Article Summary: Exploring Synergies, Eradicating Poverty by Cristobal Kay




"The fight against hunger and poverty is also predicated on the creation of a world order that accords priority to social and economic development."                                                                                                                                                                                                  
       ~Lula de Silva

[Note to Reader: This writing assumes the causal links between poverty and hunger, given that food production exceeds population requirements and yet starvation still persists.]
                
                A developmental paradigm in which industry and agriculture are viewed as separate entities is a crutch in the understanding of state development and the eradication of poverty. It is commonly argued in discussing the evolution of the Industrial Revolution whether or not it was caused by agricultural improvement, and the mobilization of the resulting surplus in to industry, or vice versa. Cristobal Kay argues instead that it was a synergy between industry and agriculture, and that this framework for policymaking must be adopted by states today in order to eradicate poverty. Kay ’s theory proposes a solution to two common misperceptions in state development.
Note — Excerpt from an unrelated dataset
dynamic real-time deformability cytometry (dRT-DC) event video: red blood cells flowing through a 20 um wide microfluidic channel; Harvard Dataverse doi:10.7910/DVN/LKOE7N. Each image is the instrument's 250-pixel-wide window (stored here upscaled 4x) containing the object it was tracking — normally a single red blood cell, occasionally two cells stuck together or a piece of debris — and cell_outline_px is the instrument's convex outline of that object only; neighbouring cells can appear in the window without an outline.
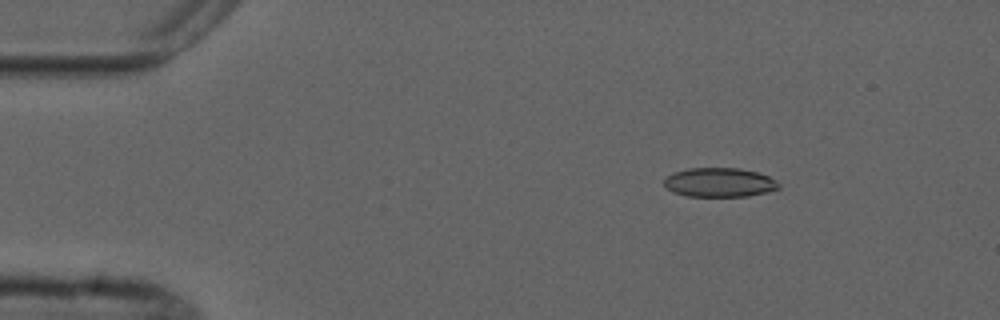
{"species": "common noctule bat (a hibernating species)", "species_latin": "Nyctalus noctula", "temperature_condition": "cold", "stored_images_in_passage": 4, "camera_frame_rate_fps": 3000, "um_per_image_px": 0.085, "animal": {"sex": "male", "forearm_length_mm": 52.5}, "frame": {"image": 1, "passage_image": 2, "time_ms": 1.0, "image_size_px": [1000, 320], "cell_outline_px": [[780, 188], [748, 196], [688, 196], [672, 192], [664, 184], [664, 180], [672, 172], [688, 168], [740, 168], [756, 172], [768, 176], [776, 180], [780, 184]], "centroid_in_image_um": [61.14, 15.5], "position_along_channel_um": 23.9, "area_um2": 19.42}}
                ‘Agriculture first,’ the withholding of agricultural productivity surpluses for reinvestment in agriculture can stagnate industry and thus agricultural technological improvement and productivity, as well as leave the country with an insufficient industrial foothold in the competitive global economy. In contrast, the ‘Industry first’ concept can lead to an over-extraction of resources from the agricultural sector, thus stagnating agriculture and halting any industrial progress. Using the ‘Soviet industrialization debate’ as a case study for this concept, Kay argues that under Lenin the Soviet Union focused too heavily on rapid industrialization without investment towards increasing agricultural output within a distressed collective farming system, thus leading to the inability of peasant farmers to meet quotas for a growing urban and industrial populace. When quotas were enforced the peasants were left with inadequate resources to feed themselves leading to further agricultural erosion, thereby “killing the goose which laid the golden egg.”  
                South Korea and Taiwan, using a more synergistic approach, ignored neoliberal policy directions and used price discrimination and selective investment in agriculture, the Green Revolution’s agricultural industry, and labour-intensive consumer-good oriented industry to successfully distribute surpluses and effectively decrease inequality and poverty. Enabling such policies was a “redistributionist agrarian reform” which allowed for an egalitarian transfer of investment and technology from state and industry to agriculture. Kay argues Latin American countries would be in a similar position had they successfully carried out agrarian reform instead of focusing all their investment on the “large-scale commercial farm sector” while adhering to neoliberal policies reliant solely on free market mechanisms.
                Kay states that a synergistic industrial-agricultural paradigm for development leaves room for contextual differences; that we can “confront and come to terms with the diversity that exists in the real world – whatever uniform tendencies some abstract theories might suggest.” In analyzing developmental paths Kay presumes an export-oriented economy is essential, and assumes the necessary context of a global market. This is either more wise than arguing for a romanticized past of restrictive trade barriers, or more ignorant, in lacking discourse on the perceived, post hoc necessity and ever-presence of a globalized economy. Whatever the case, Kay argues successfully within the present context of globalization for a new, synergistic approach where urban-rural and industrial-agricultural lines are consistently being blurred.
                Ignoring, however, environmental debates about the sustainability of Green Revolution technology, which allowed for the export-driven surpluses and industrial-agricultural synergies in South Korea and Taiwan leaves Kay’s argument contextually dependent upon older, expansionist, pre-ecological paradigms of economy. If his model can overcome such an ecological context, then it would be wise to adopt it in replacement of current one-sided paradigms which claim universality in the processes of social and economic development which are necessary for eradicating poverty, and thus hunger.